Defense Minister Ine Eriksen Søreide has been handed lots of reports offering advice from Defense Chief Haakon Bruun-Hanssen. Now she's coming up with her own proposals, which include some major spending cuts. PHOTO: Forsvaret
Defense Chief Haakon Bruun-Hanssen feels that Defense Minister Ine Eriksen Søreide and the rest of the government coalition has mostly followed his professional military advice. Søreide defends the proposed restructuring and cuts in some areas that it involves. PHOTO: Forsvaret

That sparked a salvo back from Defense Minister Inger Eriksen Søreide. “I react strongly that the LO leader won’t pay attention to the professional military advice on this, to the fundamental analysis and the long-term economic calculations that are aimed at strengthening the defense department’s operational ability,” Søreide told newspaper Moss Dagbladet this week. She accused Kristiansen of refusing to evaluate defense ability in a new threat situation.

“Kristiansen is clearly more preoccupied with (preserving) jobs in the north, but defense capability isn’t based on district politics or job creation,” Søreide said. “The goal is to defend Norway and its allies against serious threats and attack. We want to ward off a security crisis with national resources and provide for allied engagement, and we shall assert national sovereignty.”

Lobbying pressure all autumn long
District politics, which has long involved pressure to decentralize and spread public funding and activity to outlying areas of Norway, has always played a major role in defense spending and operations, however, despite Søreide’s claim. That’s why the local politicians from areas faced with base closures are reacting strongly as well. They include at least two mayors from Søreide’s own Conservative Party, noted newspaper Aftenposten on Wednesday, and they’re already fighting hard to convince other politicians in the Parliament to torpedo or at least modify the government’s defense reorganization plan, and maintain local military operations. Members of Parliament can expect heavy lobbying all autumn long.

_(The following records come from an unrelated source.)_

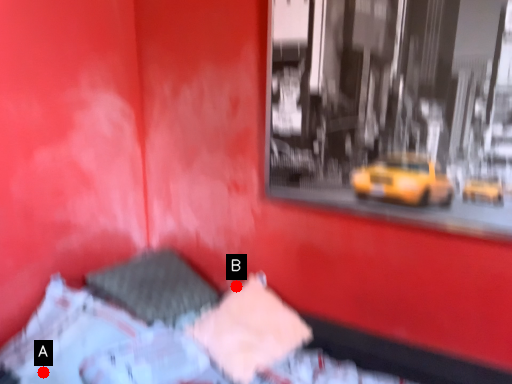
Question: Two points are circled on the image, labeled by A and B beside each circle. Among these points, which one is nearest to the camera?

Choices:
 (A) A is closer
 (B) B is closer

Answer: (A)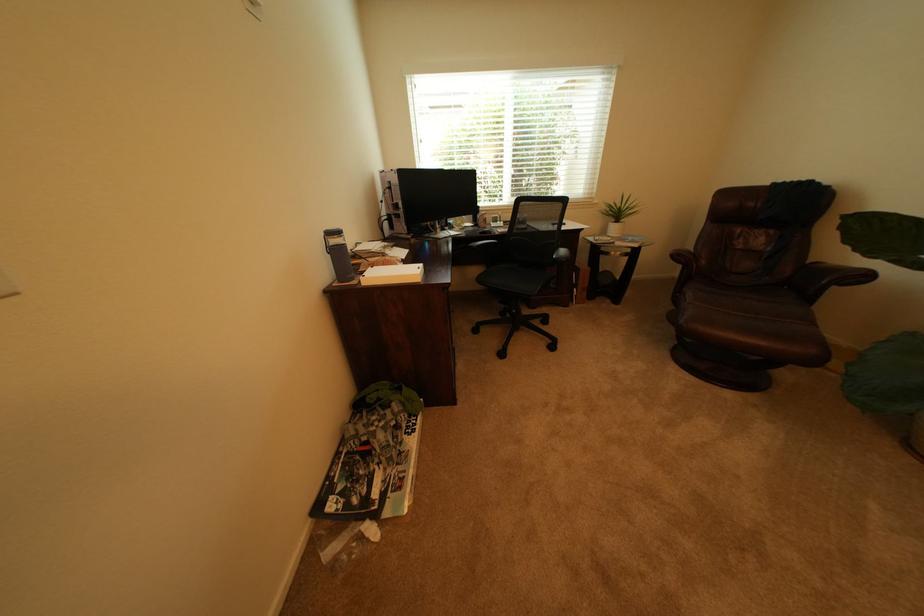
Image resolution: width=924 pixels, height=616 pixels. Find the location of `black chair sitting surface`. black chair sitting surface is located at coordinates (514, 278).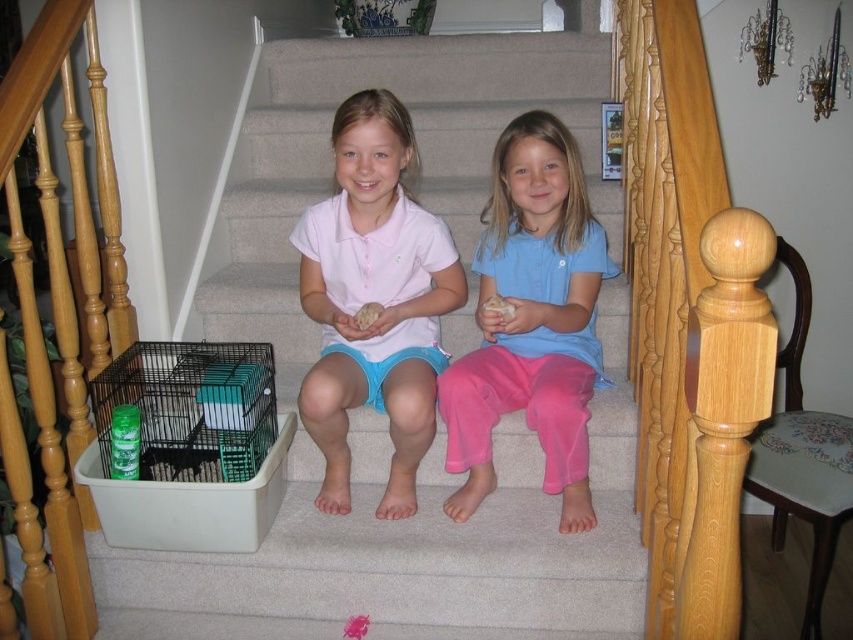
You are trying to decide which shirt to wear for a day at the beach. Both the matte pink shirt at center and the blue cotton shirt at center are options. Based on their thickness, which one would be more comfortable in the heat?

The matte pink shirt at center is thinner than the blue cotton shirt at center, so it would be more comfortable in the heat as thinner fabrics allow better airflow and cooling.

You are standing at the point labeled point (457,400) and want to walk to the point labeled point (317,496). According to the scene, will you have to walk forward or backward to reach your destination?

Since point (317,496) is behind point (457,400), you will have to walk backward to reach it.

You are a photographer taking a picture of the blue cotton shirt at center and the fluffy beige hamster at center. Which object will appear larger in the photo?

The blue cotton shirt at center will appear larger in the photo because it is closer to the viewer than the fluffy beige hamster at center.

Army advocates were also up in arms, stressing that their last base left between Bergen and Trondheim, Setnesmoen, is on the closure list as well. “If Setnesmoen is shut down, I have no doubt that defense willingness (along the northwest coast) will be reduced,” Oskar Leidulf Hjelle, regional leader for the Møre og Fjordane civil defense unit, told Aftenposten. “It will reduce preparedness. It will also affect cooperation with the police and civil defense.”

Others claims that new reliance on advanced weapon systems and surveillance at the expense of troops on the ground are “deeply immoral,” as one former coast guard officer put it.

The hearing held by the parliament’s defense and foreign affairs committee was expected to be lively. It was to continue through Friday.